A série estreou com impressionantes 13 milhões de telespectadores no domingo, 4 de março de 2001, mas as coisas começaram a dar errado quando mudou para as noites de sexta-feira, algumas semanas depois. A audiência caiu, nunca se recuperou e a rede FOX se recusou a escolher “The Lone Gunmen” para uma segunda temporada.
“Acho que olhando para trás, (‘The Lone Gunmen’ coincidiu com) a 8ª temporada de ‘Arquivo X’” Spotnitz disse à Academia de Televisão. “Já havíamos atingido nosso pico e já estávamos caindo em termos de mania por ‘Arquivo X’. Provavelmente era duas ou três temporadas tarde demais para fazer esse spin-off. Se tivéssemos feito isso na quarta ou quinta temporada (durante a exibição de ‘Arquivo X’), poderíamos ter tido uma recepção diferente.”
Mas os Pistoleiros viveram (brevemente) para lutar outro dia. Embora a FOX estivesse cética em trazer os personagens de volta, a sala dos roteiristas de “Arquivo X” deu-lhes uma despedida heróica em “Jump the Shark”, um episódio da nona e (então) última temporada da série. Byers, Frohike e Langly salvaram o mundo trancando-se em uma sala com um vírus fatal. Eles foram enterrados com honras no Cemitério Nacional de Arlington, com Dana Scully (Gillian Anderson), Skinner, Bond e Harlow entre os enlutados. Mais tarde, eles fizeram aparições póstumas em ambas as temporadas de retorno de “Arquivo X”.

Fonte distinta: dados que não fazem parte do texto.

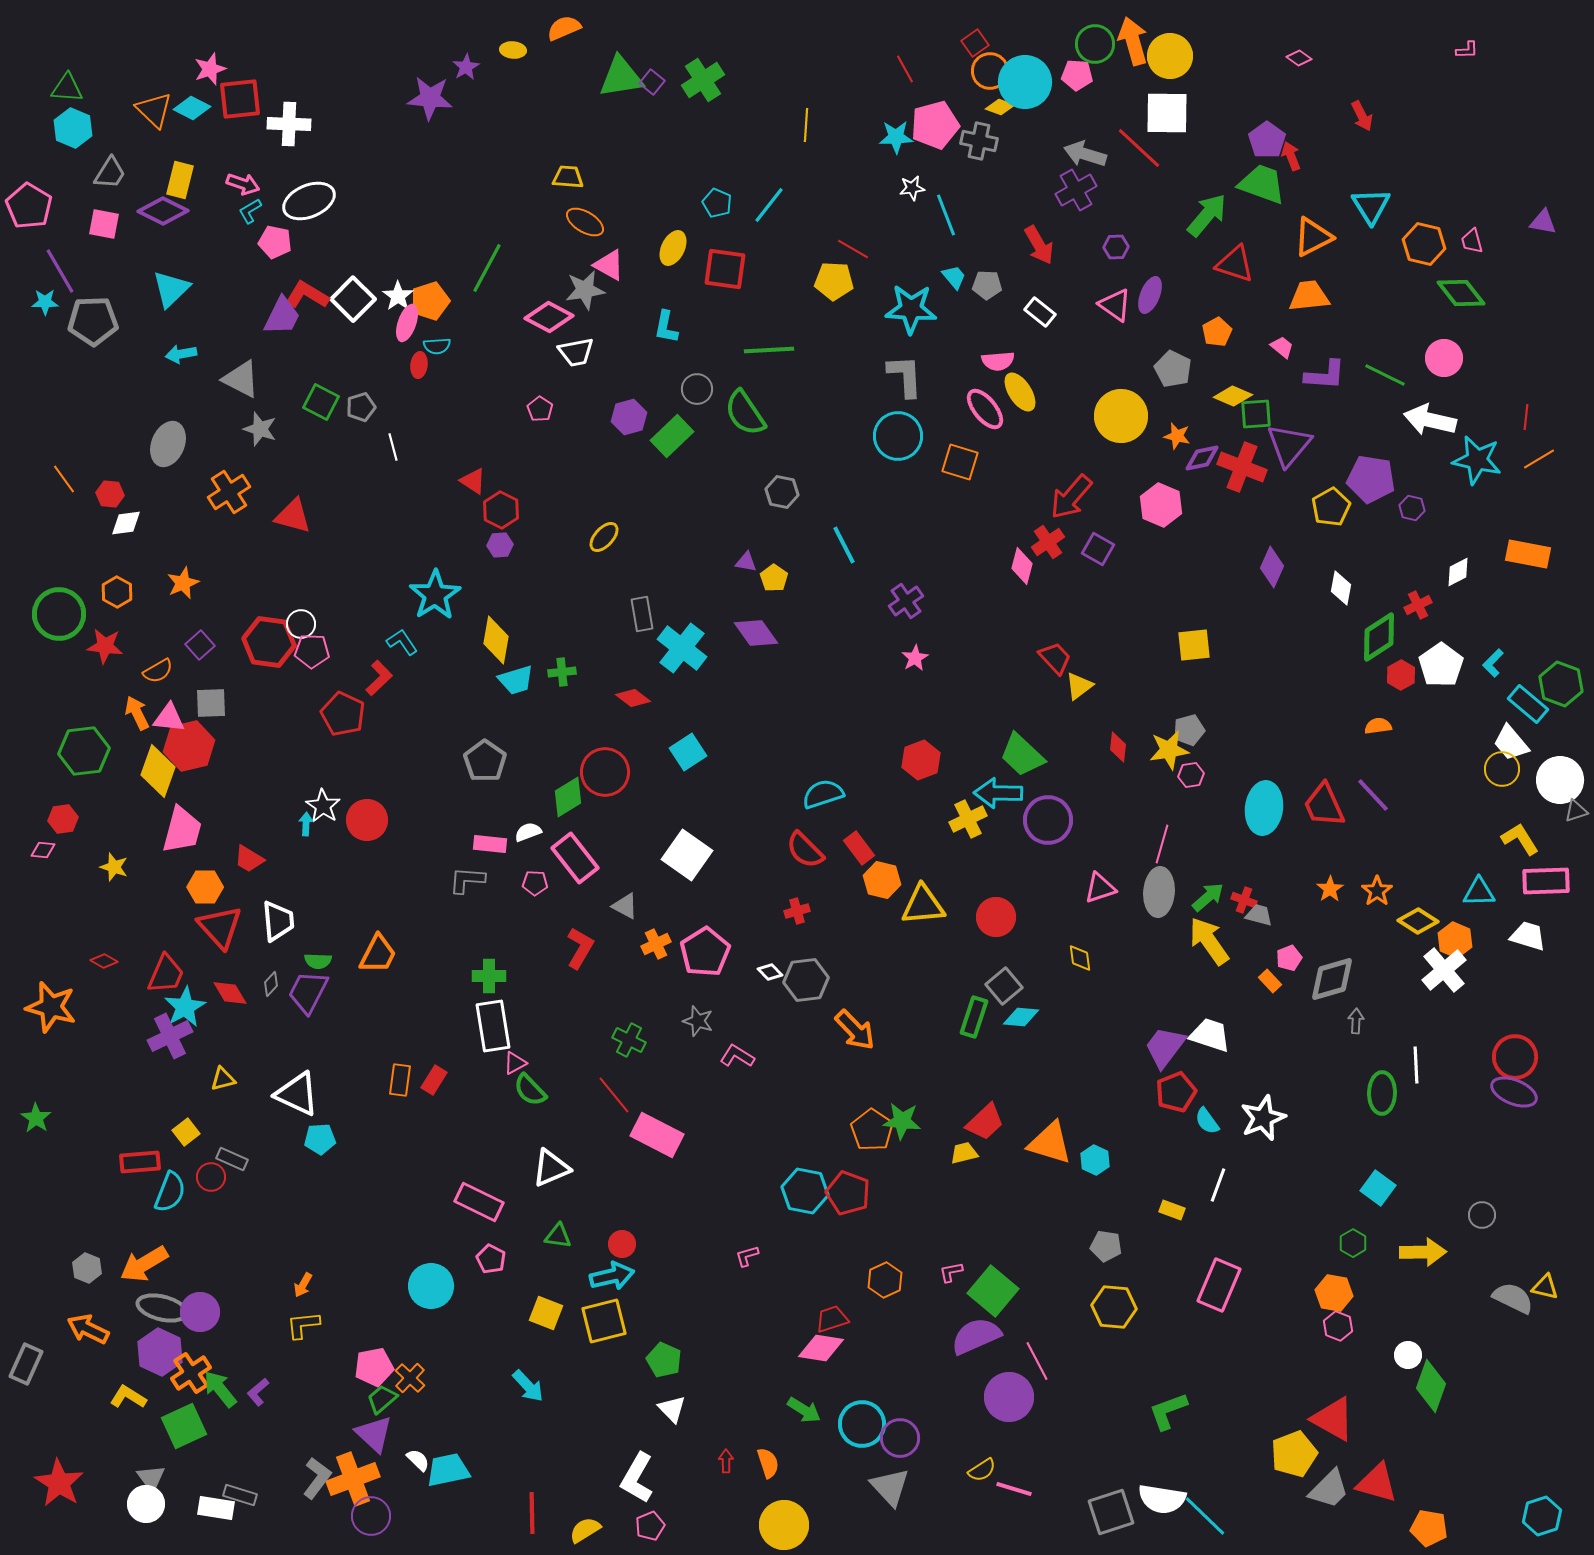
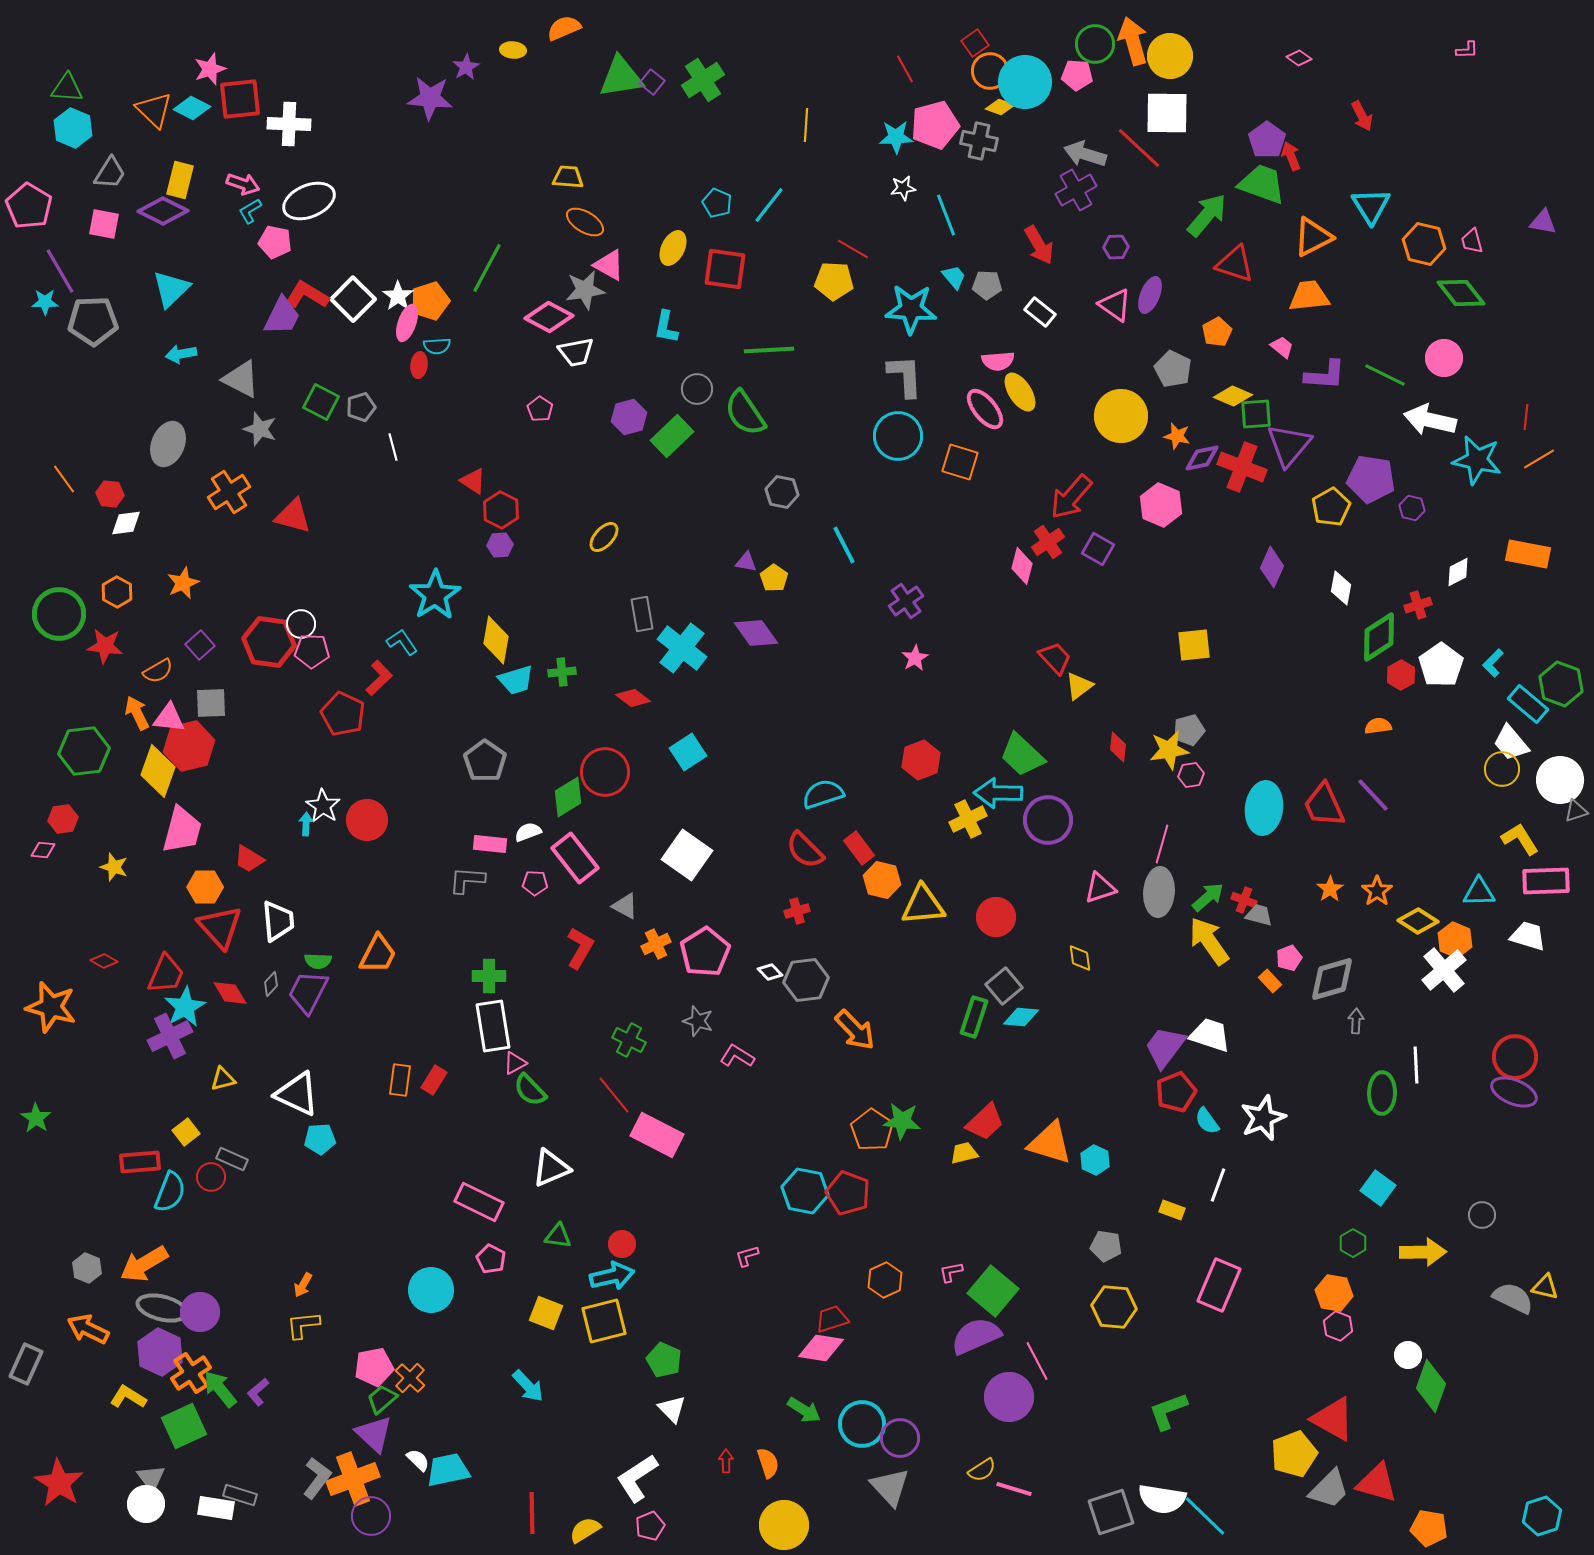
white star at (912, 188): moved 9 px left
red cross at (1418, 605): rotated 8 degrees clockwise
cyan circle at (431, 1286): moved 4 px down
white L-shape at (637, 1478): rotated 27 degrees clockwise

Hoje em dia, você não encontrará as façanhas solo dos Pistoleiros em nenhum serviço de streaming*, já que – fora Mulder e Scully – a existência deles parece ter sido convenientemente redigida. Talvez fosse assim que aqueles investigadores anti-establishment teriam preferido, embora mereçam ser mais do que uma nota de rodapé na lista de maravilhas da ficção científica de uma temporada.
*É, aliás, tão esquecido pelas redes que você encontra o programa na íntegra gratuitamente no YouTube. A verdade está sempre aí, se você souber onde procurar. Você também pode tentar encontrar uma das cópias de DVD cada vez mais raras ainda no mercado por meio de revendedores terceirizados.